* DOCUMENT EXTRACT *
_ _ _ _ _

The City is selling its property to the highest bidder. Help us fight back.

Community Activists & Homeless People Protest “Sneaky” Auction of City-Owned Property
Demand an end to “stealth” auctions; decry $11M minimum asking price as incompatible with urgently-needed production of low-income housing

WHAT: Protest of DCAS Auction of City-Owned Property
WHEN: Wednesday, October 28th 2015, 9:30AM
WHERE: Bronx County Courthouse, 851 Grand Concourse

New York, NY – Community-based organizations and activists will rally at the Bronx County Courthouse to protest the auction of city-owned property to rich developers at a time when community-driven development and housing for homeless New Yorkers is more urgently needed than ever.

“Public property should be for the public good,” said Andres Perez of Picture the Homeless, “not sold the highest bidder. By setting an $11M minimum asking price for one of these properties, the city is signaling that they only want to deal with the kind of wealthy developers who have already proved they have no interest in building housing that benefits working-class and extremely-low-income New Yorkers.”

_ _ _ _ _

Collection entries
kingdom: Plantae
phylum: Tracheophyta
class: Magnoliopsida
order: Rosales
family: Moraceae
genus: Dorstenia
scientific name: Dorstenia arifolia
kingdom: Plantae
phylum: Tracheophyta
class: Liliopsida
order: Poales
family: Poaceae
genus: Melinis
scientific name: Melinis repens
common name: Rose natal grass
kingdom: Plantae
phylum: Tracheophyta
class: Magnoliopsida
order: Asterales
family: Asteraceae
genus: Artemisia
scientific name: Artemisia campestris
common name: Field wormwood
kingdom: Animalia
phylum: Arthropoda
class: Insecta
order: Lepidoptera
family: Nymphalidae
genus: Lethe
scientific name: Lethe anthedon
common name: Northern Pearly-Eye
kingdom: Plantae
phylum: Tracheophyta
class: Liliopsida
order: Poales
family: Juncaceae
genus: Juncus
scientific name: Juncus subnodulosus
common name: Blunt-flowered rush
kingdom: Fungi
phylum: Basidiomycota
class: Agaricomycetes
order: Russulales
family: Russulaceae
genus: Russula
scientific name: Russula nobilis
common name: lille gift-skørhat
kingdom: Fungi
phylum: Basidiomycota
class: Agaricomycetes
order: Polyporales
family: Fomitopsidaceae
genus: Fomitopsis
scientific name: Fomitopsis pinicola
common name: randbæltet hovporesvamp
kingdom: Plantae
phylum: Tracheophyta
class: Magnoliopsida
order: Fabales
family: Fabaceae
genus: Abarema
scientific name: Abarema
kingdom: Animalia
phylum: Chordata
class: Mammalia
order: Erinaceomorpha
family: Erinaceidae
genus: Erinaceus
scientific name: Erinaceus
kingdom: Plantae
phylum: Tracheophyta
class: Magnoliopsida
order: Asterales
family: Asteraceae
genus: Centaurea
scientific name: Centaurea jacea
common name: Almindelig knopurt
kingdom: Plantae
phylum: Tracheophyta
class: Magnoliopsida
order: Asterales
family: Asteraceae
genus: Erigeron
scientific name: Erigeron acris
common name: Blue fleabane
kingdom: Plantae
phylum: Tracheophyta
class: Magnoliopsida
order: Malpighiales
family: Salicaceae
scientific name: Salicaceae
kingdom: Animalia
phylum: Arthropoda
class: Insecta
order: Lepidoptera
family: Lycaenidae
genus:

_ _ _ _ _

* TASK 1 *
In the auction protest announcement, where will the rally be held?
* TASK 2 *
Continue the auction protest announcement after its last sentence.

* TASK RESULT 1 *
At the Bronx County Courthouse, 851 Grand Concourse.

* TASK RESULT 2 *
Activists also took issue with the “stealth” nature of the auction, with little public promotion of the event, and a lack of awareness about the sale among elected officials, city agency representatives, community residents, and non-profit organizations.

“The people of the Bronx need affordable housing, not conglomerates who are trying to capitalize on property that provides unaffordable housing in NYC,” said DCAS_AuctionJanice Singleton, a resident of the Banana Kelly Resident Council Leader. “When is proper change going to take place for the residents of the Bronx?”

DCAS auction guidelines set no restrictions on what kinds of uses prospective purchasers can put these public assets to, and no restrictions on the types of purchasers able to participate in the auction; there is also no requirement that buyers put property to productive use or obtain a Certificate of Occupancy within any fixed timeline.

“The City is missing opportunities to stabilize neighborhoods by allowing space for the development of community assets on public land and through re-purposing public buildings.” says Paula Z. Segal, attorney and director of 596 Acres, New York City’s community land access advocacy organization. “In the property it owns, the City has both resources and leverage: City­-owned vacant land and buildings can be turned into housing that is permanently affordable; community space or gardens; or affordable commercial, cultural, retail and manufacturing space that our neighborhoods badly need. S​imply disposing of the property at auction takes this leverage away.”

Co-organized with Banana Kelly Community Improvement Association, 596 Acres, and Right to the City.